Por causa do frio e da chuva fina, cada um se protege como pode entre trapos e farrapos, aumentando a sensação de coisificação dos seres humanos. Eles nos ajudam a criar a ilusão que não estamos diante de pessoas, mas de pedaços de objetos largados pelos caminhos da grande cidade. Pior do que objetos, são coisas. Sabemos que todo objeto é alguma coisa para alguém, que gera um sentimento ou uma ação. As coisas em si existem independentemente do espírito e do conhecimento que este tem delas.
Eu preciso andar rápido porque muitas reuniões me aguardam lá no serviço, mas impossível não pensar quem sou eu diante daquelas coisas. Não posso falar da minha insignificante existência naquele percurso diário sem as coisas. Eu sou eu e minha circunstância. Eu não posso falar de um eu sem as coisas. Nem coisas já dadas, nem um eu já pronto para começar a trabalhar. Particularmente, sempre me chama a atenção uma moça que se estabeleceu debaixo de uma marquise. Eu fui acompanhando as movimentações dela no decorrer do ano.

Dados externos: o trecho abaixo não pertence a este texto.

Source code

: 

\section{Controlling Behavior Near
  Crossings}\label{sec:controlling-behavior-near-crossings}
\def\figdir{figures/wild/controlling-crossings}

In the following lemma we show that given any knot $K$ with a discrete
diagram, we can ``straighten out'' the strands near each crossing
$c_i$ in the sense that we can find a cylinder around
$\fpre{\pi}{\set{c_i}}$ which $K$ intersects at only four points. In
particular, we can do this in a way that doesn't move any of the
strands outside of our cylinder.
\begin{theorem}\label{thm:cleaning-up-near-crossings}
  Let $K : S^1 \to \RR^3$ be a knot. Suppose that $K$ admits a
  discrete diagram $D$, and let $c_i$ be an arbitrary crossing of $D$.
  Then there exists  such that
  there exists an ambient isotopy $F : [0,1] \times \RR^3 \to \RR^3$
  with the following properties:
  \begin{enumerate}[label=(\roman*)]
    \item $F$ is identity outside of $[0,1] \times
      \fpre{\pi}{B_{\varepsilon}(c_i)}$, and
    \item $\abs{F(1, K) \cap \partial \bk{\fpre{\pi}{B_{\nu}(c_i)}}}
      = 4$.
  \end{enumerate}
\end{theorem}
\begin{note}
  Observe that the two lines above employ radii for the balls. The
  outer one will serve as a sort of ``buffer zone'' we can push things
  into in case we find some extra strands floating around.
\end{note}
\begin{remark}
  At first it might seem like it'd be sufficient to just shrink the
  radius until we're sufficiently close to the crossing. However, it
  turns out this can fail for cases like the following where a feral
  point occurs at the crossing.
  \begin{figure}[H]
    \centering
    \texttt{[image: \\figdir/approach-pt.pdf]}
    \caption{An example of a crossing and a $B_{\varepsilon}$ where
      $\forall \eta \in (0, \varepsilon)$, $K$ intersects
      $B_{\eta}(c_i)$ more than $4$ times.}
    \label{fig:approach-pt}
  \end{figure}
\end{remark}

Quando ainda era verão, a moça compartilhava o seu canto com um companheiro. Ela era sempre muita brava com ele. Por causa da sua agressividade, nunca ousei dizer sequer um bom dia! Ela colocava o moço para fora da “cama” bem cedo e começava a organizar o espaço. No decorrer do ano a moça trocou o rapaz por três cachorros e passou a viver numa barraca de camping. Talvez ela estivesse alcançado uma condição melhor pelo menos para enfrentar os desafios das noites paulistanas. Sim. Quando o Sol se põe a situação fica mais complicada. Parece haver disputa pelo território, lembrando-nos que viver é tratar com o mundo, dirigir-se a ele, agir nele, ocupar-se dele.
Outro dia eu assisti uma cena curiosa. A moça já estava acordada e varrendo a sua “varanda”, quando foi interpelada pela sua vizinha. Era a faxineira da loja que conversava com ela, nos lembrando do sentido do que está em nosso entorno, do direito ao entorno.
Nesta semana a barraca não estava mais lá. Ficou um vazio no meio do meu caminho. O que aconteceu com a moça? Espero que esteja bem. Eu continuo fazendo o mesmo caminho. Não sou mais dono do meu ser. Somente sou na minha inseparabilidade com as coisas. Melhor dizendo... quem é o ser? A moça que se foi ou eu?